With 2 1/2 small children, life got a bit more complicated. In January of 2003 we went to visit her and introduce her to #3, her namesake redhead Jill Baxter Heinlein Calderon. She had grown more disillusioned with her retirement community life, and on that trip she decided to purchase the house next to us in Virginia so we could outfit it for her. She planned to move over the summer, but passed away the following Saturday morning.
There are few better examples of the concept of Pay It Forward working so well and beautifully in all directions, past, present, and future. Robert and Ginny Heinlein would be justifiably proud of their adopted granddaughter and the work she is doing.
You can read some of Amy’s correspondence with her adopted grandparents, the Heinleins, in the online Heinlein Archives, provided by the Heinlein Prize Trust. Main correspondence files are at these locations:
http://www.heinleinarchives.net/upload/index.php?_a=viewProd&productId=1088
http://www.heinleinarchives.net/upload/index.php?_a=viewProd&productId=1064
http://www.heinleinarchives.net/upload/index.php?_a=viewProd&productId=974
Article by Amy Baxter about the first Heinlein Prize® awarded to Peter Diamandis:
(http://www.heinleinprize.com/2010/12/first-heinlein-prize-award-ceremony/)
Article about the Heinlein Prize Trust Have Space Suit — Will Travel program visiting Amy’s children’s school:
(http://www.heinleinprize.com/2012/05/hssw-paideia/)
A piece Amy Baxter wrote as a tribute to the Heinleins is the concluding chapter in the Requiem volume of the Virginia Edition of the Complete Works of Robert A. Heinlein.
Visit the Buzzy® website for more information, and to order a Buzzy® of your own.
Amy’s bio from the Buzzy website:
Dr. Amy Baxter is Chief Executive Officer of MMJ Labs and inventor of Buzzy® and Bee-Stractors™. After graduating from Yale University and Emory Medical School, she completed Pediatrics Residency and a Child Abuse Fellowship at Cincinnati Children’s, and Pediatric Emergency Medicine training at Children’s Hospital of The King’s Daughters in Virginia. When she’s not thinking of new ways to use Buzzy®, Dr. Baxter is director of Emergency Research for Pediatric Emergency Medicine Associates at Children’s Healthcare of Atlanta, Scottish Rite, and a Clinical Associate Professor at Georgia Health Sciences University.

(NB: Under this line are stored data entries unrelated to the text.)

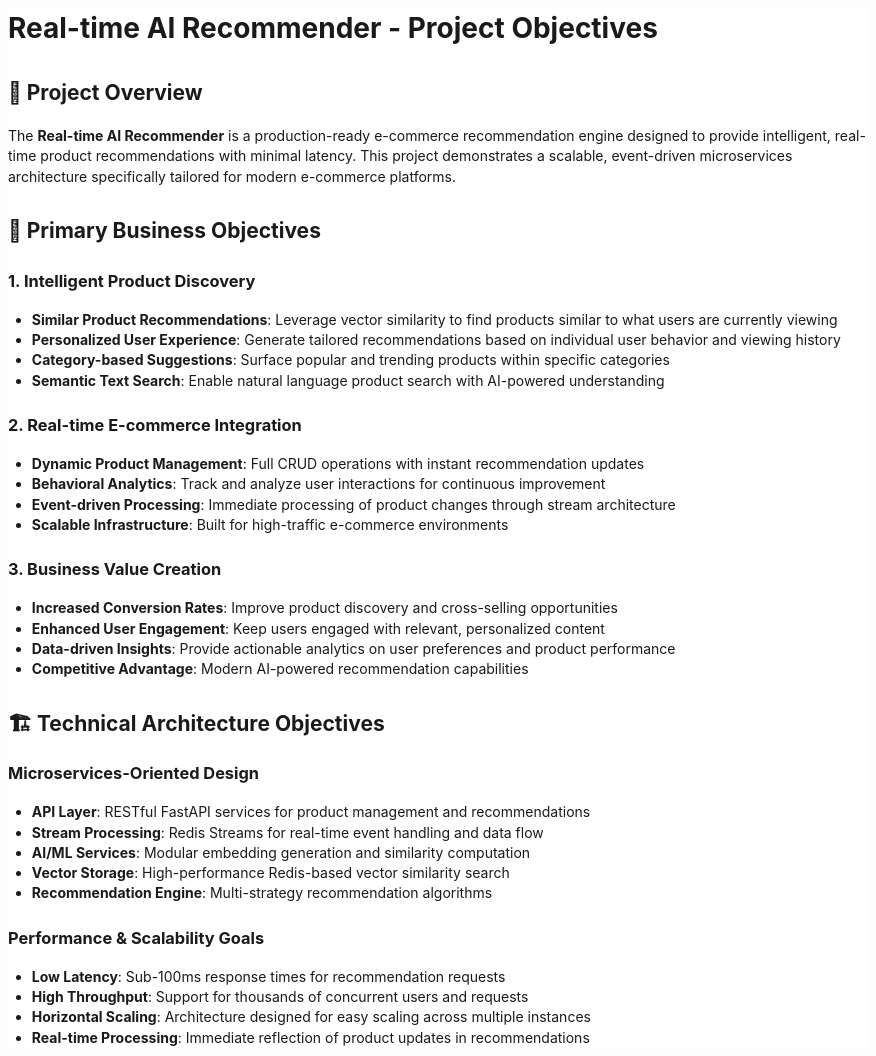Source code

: # Real-time AI Recommender - Project Objectives

## 🎯 Project Overview

The **Real-time AI Recommender** is a production-ready e-commerce recommendation engine designed to provide intelligent, real-time product recommendations with minimal latency. This project demonstrates a scalable, event-driven microservices architecture specifically tailored for modern e-commerce platforms.

## 🚀 Primary Business Objectives

### 1. **Intelligent Product Discovery**
- **Similar Product Recommendations**: Leverage vector similarity to find products similar to what users are currently viewing
- **Personalized User Experience**: Generate tailored recommendations based on individual user behavior and viewing history
- **Category-based Suggestions**: Surface popular and trending products within specific categories
- **Semantic Text Search**: Enable natural language product search with AI-powered understanding

### 2. **Real-time E-commerce Integration**
- **Dynamic Product Management**: Full CRUD operations with instant recommendation updates
- **Behavioral Analytics**: Track and analyze user interactions for continuous improvement
- **Event-driven Processing**: Immediate processing of product changes through stream architecture
- **Scalable Infrastructure**: Built for high-traffic e-commerce environments

### 3. **Business Value Creation**
- **Increased Conversion Rates**: Improve product discovery and cross-selling opportunities
- **Enhanced User Engagement**: Keep users engaged with relevant, personalized content
- **Data-driven Insights**: Provide actionable analytics on user preferences and product performance
- **Competitive Advantage**: Modern AI-powered recommendation capabilities

## 🏗️ Technical Architecture Objectives

### **Microservices-Oriented Design**
- **API Layer**: RESTful FastAPI services for product management and recommendations
- **Stream Processing**: Redis Streams for real-time event handling and data flow
- **AI/ML Services**: Modular embedding generation and similarity computation
- **Vector Storage**: High-performance Redis-based vector similarity search
- **Recommendation Engine**: Multi-strategy recommendation algorithms

### **Performance & Scalability Goals**
- **Low Latency**: Sub-100ms response times for recommendation requests
- **High Throughput**: Support for thousands of concurrent users and requests
- **Horizontal Scaling**: Architecture designed for easy scaling across multiple instances
- **Real-time Processing**: Immediate reflection of product updates in recommendations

As a founding board member of the Society for Pediatric Sedation, Dr. Baxter lectures nationally and internationally and publishes on pain and procedural sedation. Dr. Baxter is on the Pediatrics Board for Medscape; she is currently NIH funded to research immunization needle pain relief in children. She invented Buzzy after experiencing first-hand the indifference of the healthcare system to children’s pain and suffering. Buzzy grew from a desire to put inexpensive pain control in the hands of parents and patients. Although Dr. Baxter enjoys conducting research and business meetings over IPAs, she looks forward to gardening, cooking Thai food, attending more science fiction conventions, and hanging out with her incredibly tolerant husband and three children again.
One Response
I had the great fortune to meet with Amy, her husband and her children at a showing of ‘All You Zombies’ at the Atlanta Radio Theater Company in May of 2007. They are a delightful and interesting set of people. I was thrilled to see the rings.
I have a picture of her and her son showing me how to produce a complicated figure using hands. I never could figure out to reproduce it.
It was an exciting day for me.
I am very pleased and exciting about Buzzy and have mentioned to the people at my doctor’s office.